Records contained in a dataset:
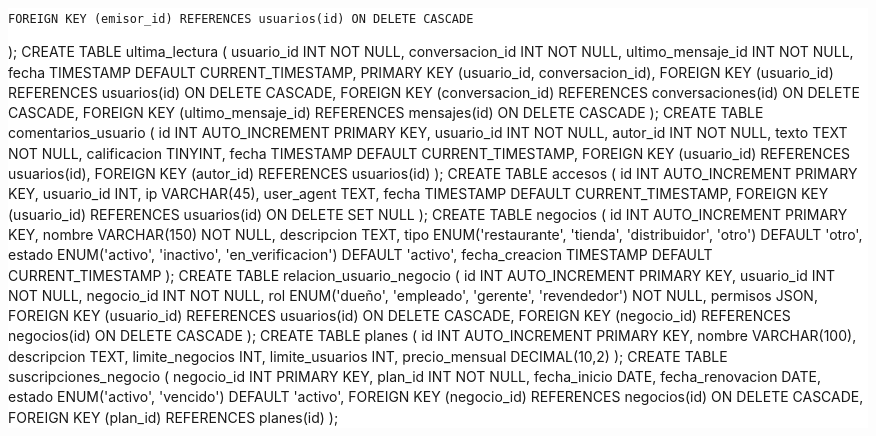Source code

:     FOREIGN KEY (emisor_id) REFERENCES usuarios(id) ON DELETE CASCADE
);
CREATE TABLE ultima_lectura (
    usuario_id INT NOT NULL,
    conversacion_id INT NOT NULL,
    ultimo_mensaje_id INT NOT NULL,
    fecha TIMESTAMP DEFAULT CURRENT_TIMESTAMP,
    PRIMARY KEY (usuario_id, conversacion_id),
    FOREIGN KEY (usuario_id) REFERENCES usuarios(id) ON DELETE CASCADE,
    FOREIGN KEY (conversacion_id) REFERENCES conversaciones(id) ON DELETE CASCADE,
    FOREIGN KEY (ultimo_mensaje_id) REFERENCES mensajes(id) ON DELETE CASCADE
);
CREATE TABLE comentarios_usuario (
    id INT AUTO_INCREMENT PRIMARY KEY,
    usuario_id INT NOT NULL,
    autor_id INT NOT NULL,
    texto TEXT NOT NULL,
    calificacion TINYINT,
    fecha TIMESTAMP DEFAULT CURRENT_TIMESTAMP,
    FOREIGN KEY (usuario_id) REFERENCES usuarios(id),
    FOREIGN KEY (autor_id) REFERENCES usuarios(id)
);
CREATE TABLE accesos (
    id INT AUTO_INCREMENT PRIMARY KEY,
    usuario_id INT,
    ip VARCHAR(45),
    user_agent TEXT,
    fecha TIMESTAMP DEFAULT CURRENT_TIMESTAMP,
    FOREIGN KEY (usuario_id) REFERENCES usuarios(id) ON DELETE SET NULL
);
CREATE TABLE negocios (
    id INT AUTO_INCREMENT PRIMARY KEY,
    nombre VARCHAR(150) NOT NULL,
    descripcion TEXT,
    tipo ENUM('restaurante', 'tienda', 'distribuidor', 'otro') DEFAULT 'otro',
    estado ENUM('activo', 'inactivo', 'en_verificacion') DEFAULT 'activo',
    fecha_creacion TIMESTAMP DEFAULT CURRENT_TIMESTAMP
);
CREATE TABLE relacion_usuario_negocio (
    id INT AUTO_INCREMENT PRIMARY KEY,
    usuario_id INT NOT NULL,
    negocio_id INT NOT NULL,
    rol ENUM('dueño', 'empleado', 'gerente', 'revendedor') NOT NULL,
    permisos JSON,
    FOREIGN KEY (usuario_id) REFERENCES usuarios(id) ON DELETE CASCADE,
    FOREIGN KEY (negocio_id) REFERENCES negocios(id) ON DELETE CASCADE
);
CREATE TABLE planes (
    id INT AUTO_INCREMENT PRIMARY KEY,
    nombre VARCHAR(100),
    descripcion TEXT,
    limite_negocios INT,
    limite_usuarios INT,
    precio_mensual DECIMAL(10,2)
);
CREATE TABLE suscripciones_negocio (
    negocio_id INT PRIMARY KEY,
    plan_id INT NOT NULL,
    fecha_inicio DATE,
    fecha_renovacion DATE,
    estado ENUM('activo', 'vencido') DEFAULT 'activo',
    FOREIGN KEY (negocio_id) REFERENCES negocios(id) ON DELETE CASCADE,
    FOREIGN KEY (plan_id) REFERENCES planes(id)
);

* EXERCISE DESCRIPTION *
What I need is every record written out exactly, minus the pictures.

* SOLUTION TO THE EXERCISE *
Source code

:     FOREIGN KEY (emisor_id) REFERENCES usuarios(id) ON DELETE CASCADE
);
CREATE TABLE ultima_lectura (
    usuario_id INT NOT NULL,
    conversacion_id INT NOT NULL,
    ultimo_mensaje_id INT NOT NULL,
    fecha TIMESTAMP DEFAULT CURRENT_TIMESTAMP,
    PRIMARY KEY (usuario_id, conversacion_id),
    FOREIGN KEY (usuario_id) REFERENCES usuarios(id) ON DELETE CASCADE,
    FOREIGN KEY (conversacion_id) REFERENCES conversaciones(id) ON DELETE CASCADE,
    FOREIGN KEY (ultimo_mensaje_id) REFERENCES mensajes(id) ON DELETE CASCADE
);
CREATE TABLE comentarios_usuario (
    id INT AUTO_INCREMENT PRIMARY KEY,
    usuario_id INT NOT NULL,
    autor_id INT NOT NULL,
    texto TEXT NOT NULL,
    calificacion TINYINT,
    fecha TIMESTAMP DEFAULT CURRENT_TIMESTAMP,
    FOREIGN KEY (usuario_id) REFERENCES usuarios(id),
    FOREIGN KEY (autor_id) REFERENCES usuarios(id)
);
CREATE TABLE accesos (
    id INT AUTO_INCREMENT PRIMARY KEY,
    usuario_id INT,
    ip VARCHAR(45),
    user_agent TEXT,
    fecha TIMESTAMP DEFAULT CURRENT_TIMESTAMP,
    FOREIGN KEY (usuario_id) REFERENCES usuarios(id) ON DELETE SET NULL
);
CREATE TABLE negocios (
    id INT AUTO_INCREMENT PRIMARY KEY,
    nombre VARCHAR(150) NOT NULL,
    descripcion TEXT,
    tipo ENUM('restaurante', 'tienda', 'distribuidor', 'otro') DEFAULT 'otro',
    estado ENUM('activo', 'inactivo', 'en_verificacion') DEFAULT 'activo',
    fecha_creacion TIMESTAMP DEFAULT CURRENT_TIMESTAMP
);
CREATE TABLE relacion_usuario_negocio (
    id INT AUTO_INCREMENT PRIMARY KEY,
    usuario_id INT NOT NULL,
    negocio_id INT NOT NULL,
    rol ENUM('dueño', 'empleado', 'gerente', 'revendedor') NOT NULL,
    permisos JSON,
    FOREIGN KEY (usuario_id) REFERENCES usuarios(id) ON DELETE CASCADE,
    FOREIGN KEY (negocio_id) REFERENCES negocios(id) ON DELETE CASCADE
);
CREATE TABLE planes (
    id INT AUTO_INCREMENT PRIMARY KEY,
    nombre VARCHAR(100),
    descripcion TEXT,
    limite_negocios INT,
    limite_usuarios INT,
    precio_mensual DECIMAL(10,2)
);
CREATE TABLE suscripciones_negocio (
    negocio_id INT PRIMARY KEY,
    plan_id INT NOT NULL,
    fecha_inicio DATE,
    fecha_renovacion DATE,
    estado ENUM('activo', 'vencido') DEFAULT 'activo',
    FOREIGN KEY (negocio_id) REFERENCES negocios(id) ON DELETE CASCADE,
    FOREIGN KEY (plan_id) REFERENCES planes(id)
);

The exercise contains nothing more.